▶ _DIRECTIONS_
Two lines in the listing below mark the span: one contains "pinky pip: (88, 108)" and one contains "thumb cmc: (142, 94)". Reproduce both of them and everything between, exactly.

▶ _RECORDS TO USE_
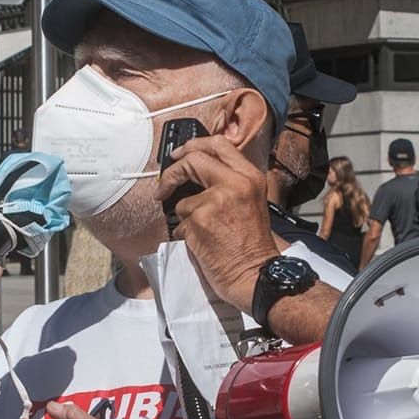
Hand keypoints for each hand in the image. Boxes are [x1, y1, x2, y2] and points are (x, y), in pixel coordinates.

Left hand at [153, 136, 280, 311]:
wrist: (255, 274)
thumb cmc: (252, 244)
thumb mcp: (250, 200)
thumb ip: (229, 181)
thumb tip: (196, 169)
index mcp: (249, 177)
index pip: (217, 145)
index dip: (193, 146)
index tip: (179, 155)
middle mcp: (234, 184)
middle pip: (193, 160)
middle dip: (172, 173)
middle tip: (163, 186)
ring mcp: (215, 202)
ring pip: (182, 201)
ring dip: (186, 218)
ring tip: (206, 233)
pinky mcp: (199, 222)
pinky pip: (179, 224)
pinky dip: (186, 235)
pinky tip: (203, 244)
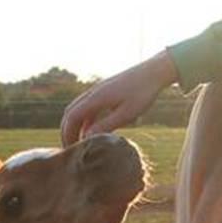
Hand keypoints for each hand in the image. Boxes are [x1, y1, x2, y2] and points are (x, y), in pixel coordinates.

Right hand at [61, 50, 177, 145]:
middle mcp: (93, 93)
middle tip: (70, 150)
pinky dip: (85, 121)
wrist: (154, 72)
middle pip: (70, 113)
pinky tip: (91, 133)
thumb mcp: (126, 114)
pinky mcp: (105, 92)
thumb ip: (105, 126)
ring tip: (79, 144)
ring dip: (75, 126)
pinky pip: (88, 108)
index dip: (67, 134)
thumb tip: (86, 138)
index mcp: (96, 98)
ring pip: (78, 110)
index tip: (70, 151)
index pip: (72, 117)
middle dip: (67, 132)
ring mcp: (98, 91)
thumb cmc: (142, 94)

...

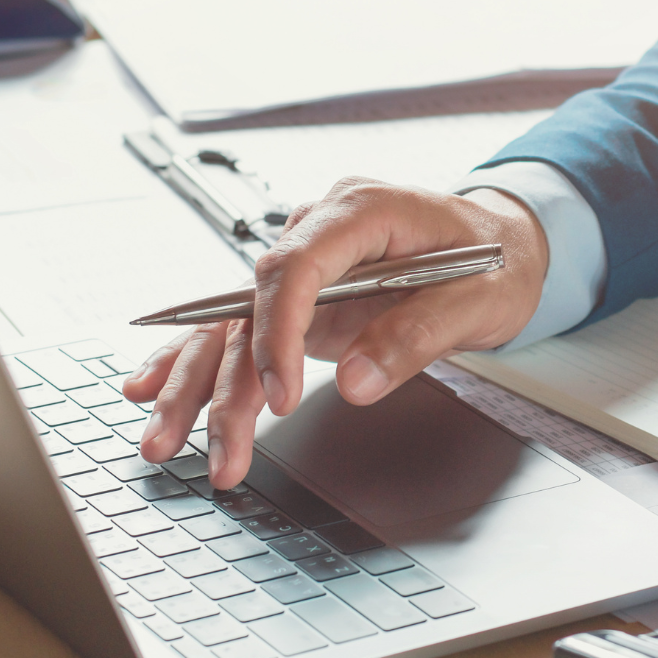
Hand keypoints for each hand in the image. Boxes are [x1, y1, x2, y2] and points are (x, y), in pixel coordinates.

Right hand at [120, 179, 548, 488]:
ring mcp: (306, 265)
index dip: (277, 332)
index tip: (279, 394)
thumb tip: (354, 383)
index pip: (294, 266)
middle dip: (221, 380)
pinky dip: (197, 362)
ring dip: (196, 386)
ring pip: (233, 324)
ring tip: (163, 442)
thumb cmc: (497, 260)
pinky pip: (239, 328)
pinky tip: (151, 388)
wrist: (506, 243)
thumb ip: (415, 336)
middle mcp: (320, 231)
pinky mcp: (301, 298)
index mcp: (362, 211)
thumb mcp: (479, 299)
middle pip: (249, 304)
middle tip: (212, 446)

▶ _SOLUTION FOR THIS EXERCISE_
pinky pip: (88, 108)
index dip: (67, 134)
thumb tip: (86, 138)
index mcp: (96, 98)
ring pip: (78, 110)
index tip: (70, 151)
index pip: (72, 117)
middle dip: (67, 132)
ring mcp: (98, 91)
thumb cmc: (142, 94)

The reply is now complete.